--- Begin Items ---

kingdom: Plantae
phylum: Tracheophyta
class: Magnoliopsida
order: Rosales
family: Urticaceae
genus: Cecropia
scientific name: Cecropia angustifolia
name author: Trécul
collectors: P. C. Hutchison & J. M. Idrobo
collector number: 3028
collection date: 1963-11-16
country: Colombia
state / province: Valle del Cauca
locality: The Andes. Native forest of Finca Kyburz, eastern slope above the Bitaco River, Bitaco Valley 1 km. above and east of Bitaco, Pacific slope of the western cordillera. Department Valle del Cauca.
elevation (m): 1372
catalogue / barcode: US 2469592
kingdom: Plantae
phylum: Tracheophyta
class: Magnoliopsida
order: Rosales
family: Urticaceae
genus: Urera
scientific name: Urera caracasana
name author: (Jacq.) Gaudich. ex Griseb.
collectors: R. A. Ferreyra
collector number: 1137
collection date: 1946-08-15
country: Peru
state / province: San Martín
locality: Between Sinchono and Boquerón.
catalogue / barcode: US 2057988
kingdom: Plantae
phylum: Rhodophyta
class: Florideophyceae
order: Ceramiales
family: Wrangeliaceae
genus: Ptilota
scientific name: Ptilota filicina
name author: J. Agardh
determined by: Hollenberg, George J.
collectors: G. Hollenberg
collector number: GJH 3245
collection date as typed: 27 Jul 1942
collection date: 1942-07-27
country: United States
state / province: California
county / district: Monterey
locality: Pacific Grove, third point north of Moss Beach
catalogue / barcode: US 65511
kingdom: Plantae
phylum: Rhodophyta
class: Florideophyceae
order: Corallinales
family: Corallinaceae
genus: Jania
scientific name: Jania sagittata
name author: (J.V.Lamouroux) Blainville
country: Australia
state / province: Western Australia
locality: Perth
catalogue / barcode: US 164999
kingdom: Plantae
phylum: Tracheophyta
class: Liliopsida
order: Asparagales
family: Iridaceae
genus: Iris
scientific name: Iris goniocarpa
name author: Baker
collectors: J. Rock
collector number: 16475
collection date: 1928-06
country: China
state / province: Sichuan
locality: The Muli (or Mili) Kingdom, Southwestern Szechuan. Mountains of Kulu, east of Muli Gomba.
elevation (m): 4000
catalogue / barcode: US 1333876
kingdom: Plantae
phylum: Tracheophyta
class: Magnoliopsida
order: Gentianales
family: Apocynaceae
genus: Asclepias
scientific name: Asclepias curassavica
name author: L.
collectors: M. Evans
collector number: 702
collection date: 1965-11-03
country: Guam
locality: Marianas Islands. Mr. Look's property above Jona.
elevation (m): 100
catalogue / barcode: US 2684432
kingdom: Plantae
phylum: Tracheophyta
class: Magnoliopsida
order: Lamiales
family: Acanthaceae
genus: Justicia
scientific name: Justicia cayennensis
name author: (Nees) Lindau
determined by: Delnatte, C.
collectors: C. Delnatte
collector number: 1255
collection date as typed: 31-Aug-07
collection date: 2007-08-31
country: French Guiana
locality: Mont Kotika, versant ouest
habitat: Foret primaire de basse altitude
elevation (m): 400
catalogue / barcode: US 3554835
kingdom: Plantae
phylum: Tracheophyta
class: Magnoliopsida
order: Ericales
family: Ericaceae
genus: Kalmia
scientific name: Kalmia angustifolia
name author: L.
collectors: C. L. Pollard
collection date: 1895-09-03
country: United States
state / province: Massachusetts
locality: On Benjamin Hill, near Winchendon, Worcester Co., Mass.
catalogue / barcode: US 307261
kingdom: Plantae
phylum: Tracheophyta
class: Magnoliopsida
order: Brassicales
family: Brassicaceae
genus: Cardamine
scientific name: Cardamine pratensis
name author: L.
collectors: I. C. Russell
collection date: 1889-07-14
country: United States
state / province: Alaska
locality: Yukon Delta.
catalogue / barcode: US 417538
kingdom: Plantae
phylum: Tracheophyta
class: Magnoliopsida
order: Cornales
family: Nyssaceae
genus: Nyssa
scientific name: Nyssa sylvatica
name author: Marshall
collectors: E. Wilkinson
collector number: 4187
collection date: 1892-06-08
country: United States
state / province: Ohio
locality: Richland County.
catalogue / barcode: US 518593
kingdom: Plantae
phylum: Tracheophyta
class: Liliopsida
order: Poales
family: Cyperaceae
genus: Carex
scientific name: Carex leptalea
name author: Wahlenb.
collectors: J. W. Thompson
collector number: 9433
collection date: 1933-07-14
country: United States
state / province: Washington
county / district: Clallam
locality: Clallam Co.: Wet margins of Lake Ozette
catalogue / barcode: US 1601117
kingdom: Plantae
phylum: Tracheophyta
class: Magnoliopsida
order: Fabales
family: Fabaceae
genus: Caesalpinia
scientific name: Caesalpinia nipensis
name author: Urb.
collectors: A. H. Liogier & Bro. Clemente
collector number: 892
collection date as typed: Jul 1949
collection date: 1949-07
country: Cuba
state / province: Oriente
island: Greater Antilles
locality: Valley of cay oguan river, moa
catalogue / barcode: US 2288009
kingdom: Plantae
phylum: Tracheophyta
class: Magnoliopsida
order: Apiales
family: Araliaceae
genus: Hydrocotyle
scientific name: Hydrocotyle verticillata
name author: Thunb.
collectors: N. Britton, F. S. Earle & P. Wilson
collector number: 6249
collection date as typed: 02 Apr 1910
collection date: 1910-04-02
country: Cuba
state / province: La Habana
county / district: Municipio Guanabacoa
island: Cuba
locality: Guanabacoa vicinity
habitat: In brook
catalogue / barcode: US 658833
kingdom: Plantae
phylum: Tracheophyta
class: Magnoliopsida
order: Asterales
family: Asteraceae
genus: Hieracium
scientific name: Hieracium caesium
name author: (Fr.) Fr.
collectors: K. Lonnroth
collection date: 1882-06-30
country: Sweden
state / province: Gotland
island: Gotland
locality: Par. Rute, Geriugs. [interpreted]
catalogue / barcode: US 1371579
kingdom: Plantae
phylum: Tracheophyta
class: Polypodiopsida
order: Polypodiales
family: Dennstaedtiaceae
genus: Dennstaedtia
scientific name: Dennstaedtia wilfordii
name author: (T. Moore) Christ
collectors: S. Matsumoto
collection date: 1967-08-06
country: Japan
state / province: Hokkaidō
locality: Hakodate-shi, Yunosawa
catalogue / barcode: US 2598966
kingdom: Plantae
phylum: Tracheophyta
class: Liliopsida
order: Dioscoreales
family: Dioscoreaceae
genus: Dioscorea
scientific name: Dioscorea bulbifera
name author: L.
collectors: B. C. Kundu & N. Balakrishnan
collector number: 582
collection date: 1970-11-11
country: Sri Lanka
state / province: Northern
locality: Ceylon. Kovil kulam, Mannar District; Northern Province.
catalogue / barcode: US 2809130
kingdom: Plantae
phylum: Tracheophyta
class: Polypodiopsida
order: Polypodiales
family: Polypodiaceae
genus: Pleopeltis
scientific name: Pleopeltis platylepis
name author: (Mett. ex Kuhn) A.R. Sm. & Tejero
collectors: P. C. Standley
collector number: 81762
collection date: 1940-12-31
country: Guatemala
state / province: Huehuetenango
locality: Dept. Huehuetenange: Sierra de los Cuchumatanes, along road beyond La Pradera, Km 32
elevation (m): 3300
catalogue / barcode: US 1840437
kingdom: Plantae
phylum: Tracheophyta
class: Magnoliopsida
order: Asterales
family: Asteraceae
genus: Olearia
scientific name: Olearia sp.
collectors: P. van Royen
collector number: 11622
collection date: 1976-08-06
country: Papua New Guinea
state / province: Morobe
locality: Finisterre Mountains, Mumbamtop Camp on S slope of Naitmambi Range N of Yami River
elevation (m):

--- End Items ---

▶ _What you are asked to do_:
Reproduce all the records with every "catalogue" swapped for "catalog", leaving everything else as it stands.

▶ _Result_:
kingdom: Plantae
phylum: Tracheophyta
class: Magnoliopsida
order: Rosales
family: Urticaceae
genus: Cecropia
scientific name: Cecropia angustifolia
name author: Trécul
collectors: P. C. Hutchison & J. M. Idrobo
collector number: 3028
collection date: 1963-11-16
country: Colombia
state / province: Valle del Cauca
locality: The Andes. Native forest of Finca Kyburz, eastern slope above the Bitaco River, Bitaco Valley 1 km. above and east of Bitaco, Pacific slope of the western cordillera. Department Valle del Cauca.
elevation (m): 1372
catalog / barcode: US 2469592
kingdom: Plantae
phylum: Tracheophyta
class: Magnoliopsida
order: Rosales
family: Urticaceae
genus: Urera
scientific name: Urera caracasana
name author: (Jacq.) Gaudich. ex Griseb.
collectors: R. A. Ferreyra
collector number: 1137
collection date: 1946-08-15
country: Peru
state / province: San Martín
locality: Between Sinchono and Boquerón.
catalog / barcode: US 2057988
kingdom: Plantae
phylum: Rhodophyta
class: Florideophyceae
order: Ceramiales
family: Wrangeliaceae
genus: Ptilota
scientific name: Ptilota filicina
name author: J. Agardh
determined by: Hollenberg, George J.
collectors: G. Hollenberg
collector number: GJH 3245
collection date as typed: 27 Jul 1942
collection date: 1942-07-27
country: United States
state / province: California
county / district: Monterey
locality: Pacific Grove, third point north of Moss Beach
catalog / barcode: US 65511
kingdom: Plantae
phylum: Rhodophyta
class: Florideophyceae
order: Corallinales
family: Corallinaceae
genus: Jania
scientific name: Jania sagittata
name author: (J.V.Lamouroux) Blainville
country: Australia
state / province: Western Australia
locality: Perth
catalog / barcode: US 164999
kingdom: Plantae
phylum: Tracheophyta
class: Liliopsida
order: Asparagales
family: Iridaceae
genus: Iris
scientific name: Iris goniocarpa
name author: Baker
collectors: J. Rock
collector number: 16475
collection date: 1928-06
country: China
state / province: Sichuan
locality: The Muli (or Mili) Kingdom, Southwestern Szechuan. Mountains of Kulu, east of Muli Gomba.
elevation (m): 4000
catalog / barcode: US 1333876
kingdom: Plantae
phylum: Tracheophyta
class: Magnoliopsida
order: Gentianales
family: Apocynaceae
genus: Asclepias
scientific name: Asclepias curassavica
name author: L.
collectors: M. Evans
collector number: 702
collection date: 1965-11-03
country: Guam
locality: Marianas Islands. Mr. Look's property above Jona.
elevation (m): 100
catalog / barcode: US 2684432
kingdom: Plantae
phylum: Tracheophyta
class: Magnoliopsida
order: Lamiales
family: Acanthaceae
genus: Justicia
scientific name: Justicia cayennensis
name author: (Nees) Lindau
determined by: Delnatte, C.
collectors: C. Delnatte
collector number: 1255
collection date as typed: 31-Aug-07
collection date: 2007-08-31
country: French Guiana
locality: Mont Kotika, versant ouest
habitat: Foret primaire de basse altitude
elevation (m): 400
catalog / barcode: US 3554835
kingdom: Plantae
phylum: Tracheophyta
class: Magnoliopsida
order: Ericales
family: Ericaceae
genus: Kalmia
scientific name: Kalmia angustifolia
name author: L.
collectors: C. L. Pollard
collection date: 1895-09-03
country: United States
state / province: Massachusetts
locality: On Benjamin Hill, near Winchendon, Worcester Co., Mass.
catalog / barcode: US 307261
kingdom: Plantae
phylum: Tracheophyta
class: Magnoliopsida
order: Brassicales
family: Brassicaceae
genus: Cardamine
scientific name: Cardamine pratensis
name author: L.
collectors: I. C. Russell
collection date: 1889-07-14
country: United States
state / province: Alaska
locality: Yukon Delta.
catalog / barcode: US 417538
kingdom: Plantae
phylum: Tracheophyta
class: Magnoliopsida
order: Cornales
family: Nyssaceae
genus: Nyssa
scientific name: Nyssa sylvatica
name author: Marshall
collectors: E. Wilkinson
collector number: 4187
collection date: 1892-06-08
country: United States
state / province: Ohio
locality: Richland County.
catalog / barcode: US 518593
kingdom: Plantae
phylum: Tracheophyta
class: Liliopsida
order: Poales
family: Cyperaceae
genus: Carex
scientific name: Carex leptalea
name author: Wahlenb.
collectors: J. W. Thompson
collector number: 9433
collection date: 1933-07-14
country: United States
state / province: Washington
county / district: Clallam
locality: Clallam Co.: Wet margins of Lake Ozette
catalog / barcode: US 1601117
kingdom: Plantae
phylum: Tracheophyta
class: Magnoliopsida
order: Fabales
family: Fabaceae
genus: Caesalpinia
scientific name: Caesalpinia nipensis
name author: Urb.
collectors: A. H. Liogier & Bro. Clemente
collector number: 892
collection date as typed: Jul 1949
collection date: 1949-07
country: Cuba
state / province: Oriente
island: Greater Antilles
locality: Valley of cay oguan river, moa
catalog / barcode: US 2288009
kingdom: Plantae
phylum: Tracheophyta
class: Magnoliopsida
order: Apiales
family: Araliaceae
genus: Hydrocotyle
scientific name: Hydrocotyle verticillata
name author: Thunb.
collectors: N. Britton, F. S. Earle & P. Wilson
collector number: 6249
collection date as typed: 02 Apr 1910
collection date: 1910-04-02
country: Cuba
state / province: La Habana
county / district: Municipio Guanabacoa
island: Cuba
locality: Guanabacoa vicinity
habitat: In brook
catalog / barcode: US 658833
kingdom: Plantae
phylum: Tracheophyta
class: Magnoliopsida
order: Asterales
family: Asteraceae
genus: Hieracium
scientific name: Hieracium caesium
name author: (Fr.) Fr.
collectors: K. Lonnroth
collection date: 1882-06-30
country: Sweden
state / province: Gotland
island: Gotland
locality: Par. Rute, Geriugs. [interpreted]
catalog / barcode: US 1371579
kingdom: Plantae
phylum: Tracheophyta
class: Polypodiopsida
order: Polypodiales
family: Dennstaedtiaceae
genus: Dennstaedtia
scientific name: Dennstaedtia wilfordii
name author: (T. Moore) Christ
collectors: S. Matsumoto
collection date: 1967-08-06
country: Japan
state / province: Hokkaidō
locality: Hakodate-shi, Yunosawa
catalog / barcode: US 2598966
kingdom: Plantae
phylum: Tracheophyta
class: Liliopsida
order: Dioscoreales
family: Dioscoreaceae
genus: Dioscorea
scientific name: Dioscorea bulbifera
name author: L.
collectors: B. C. Kundu & N. Balakrishnan
collector number: 582
collection date: 1970-11-11
country: Sri Lanka
state / province: Northern
locality: Ceylon. Kovil kulam, Mannar District; Northern Province.
catalog / barcode: US 2809130
kingdom: Plantae
phylum: Tracheophyta
class: Polypodiopsida
order: Polypodiales
family: Polypodiaceae
genus: Pleopeltis
scientific name: Pleopeltis platylepis
name author: (Mett. ex Kuhn) A.R. Sm. & Tejero
collectors: P. C. Standley
collector number: 81762
collection date: 1940-12-31
country: Guatemala
state / province: Huehuetenango
locality: Dept. Huehuetenange: Sierra de los Cuchumatanes, along road beyond La Pradera, Km 32
elevation (m): 3300
catalog / barcode: US 1840437
kingdom: Plantae
phylum: Tracheophyta
class: Magnoliopsida
order: Asterales
family: Asteraceae
genus: Olearia
scientific name: Olearia sp.
collectors: P. van Royen
collector number: 11622
collection date: 1976-08-06
country: Papua New Guinea
state / province: Morobe
locality: Finisterre Mountains, Mumbamtop Camp on S slope of Naitmambi Range N of Yami River
elevation (m):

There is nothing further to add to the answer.